En bref, Bratva- Larme bleue est un roman déconcertant par son histoire oscillant entre plusieurs genres dont les traits principaux sont absorbés par la noirceur de l’atmosphère. Si je lisais cette œuvre sortant de mes préférences d’un œil curieux mais sans excitation particulière au début, ce que cachaient les intentions d’Eleyna m’a profondément touchée et révoltée. Une lecture dont on ne sort pas intacte.

Bläckbold d’Émilie Ansciaux

  • Titre : Bläckbold
  • Autrice : Émilie Ansciaux
  • Éditeur : Livr’S Éditions.
  • Catégories : Horreur, Fantastique

Attirée par la couverture magnifique de Bläckbold et par le résumé accrocheur, je n’ai pu qu’accepter ce service presse via SimPlement.pro de la part de la maison d’édition que je remercie chaleureusement pour sa confiance.

La solitude est devenue sa seule amie après autant de millénaire passé sur Terre. Matthias l’a voulue. Il s’est vengé en connaissance de cause. De simple humain, il s’est transformé en monstre. Il voulait mourir en 2020, la vie avait d’autres desseins pour lui.

Ce court roman est atypique. Bien que je l’ai classé dans le genre de l’horreur fantastique en raison des vampires, il n’entre pas parfaitement dans cette boîte. Il est déstabilisant par sa structure tout en étant simple et captivant. Il débute avec une chronologie inversée posant des énigmes autour du narrateur et personnage principal de l’histoire. Si le ton possède un certain calme dans le premier chapitre, comme une note résonnant en suspens dans l’air, l’intensité monte en crescendo au fil des pages en dévoilant des pans de l’existence de Matthias. Très vite, je me suis demandée qui était cet être, comment en était-il arrivé là, qui voulait-il punir et pourquoi ? Arrivé au basculement de sa vie, l’histoire reprend son cours en levant le voile progressivement sur les événements qui l’ont amené à son destin solitaire.
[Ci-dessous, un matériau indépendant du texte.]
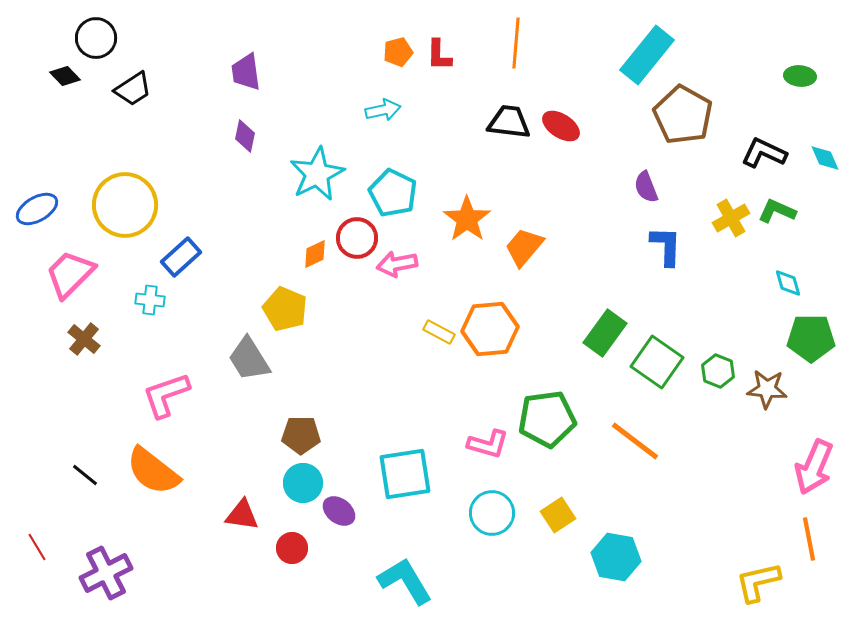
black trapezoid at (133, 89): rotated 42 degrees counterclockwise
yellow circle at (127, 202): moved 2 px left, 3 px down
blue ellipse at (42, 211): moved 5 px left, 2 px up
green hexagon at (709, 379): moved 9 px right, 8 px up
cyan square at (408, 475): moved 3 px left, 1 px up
Si l’intrigue de base est ordinaire, un homme entrant dans le monde underground en se faisant mordre et désirant vengeance, j’ai adoré la mythologie et le concept liés aux vampires et la manière dont l’autrice manipule les codes qu’elle a créé pour brouiller les pistes, enchaîner les révélations et prendre un tournant inattendu en remplaçant le décor fantastique contemporain par un univers post-apocalyptique. Le tout est déroulé sur un rythme rapide. On saute d’une époque à l’autre en quelques pages. Des milliers d’années en fait. Si cela peut sembler trop rapide pour construire un récit solide pour les habitués du genre, il a fonctionné pour moi.

Si les personnages secondaires sont peints à gros coups de pinceaux, Matthias fait son job d’acteur principal et pas seulement parce qu’il est le narrateur et que l’on est dans sa tête. D’ailleurs, c’est peut-être parce qu’il est détestable et égocentrique que les autres restent superficiels à travers son regard ? Cet antihéros dont le destin est bouleversé en une soirée alors qu’il tente de se suicider à l’encre de Chine, est un monstre avant même que sa nature vampirique ne soit révélée. Il ponctionne le fric de son ex épouse qui se prostitue pour survivre, il n’assume pas les conséquences de ses actes les plus désastreux et irréparables pour ses proches et il a une piètre vision des femmes en général. Comme le résume si bien Émilie Ansciaux : c’est un connard et je rajouterai de premier ordre.

La plume de la romancière est efficace et dépeint la noirceur de Matthias avec justesse. C’est un monde dur ou la vulgarité règne en maitresse. Sa fluidité et sa cohérence avec l’atmosphère du bouquin m’ont plongée dans cette aventure.

En bref, Bläckbold nous emmène dans une synthèse de la longue vie du vampire le plus égoïste de la Terre. Son châtiment ne parait plus si terrible à la lecture de son histoire qui est classique dans le domaine du fantastique mais qui est captivante grâce à l’écriture de l’écrivaine et la tournure des événements. Un livre hors de ma zone de confort qui m’a bien diverti.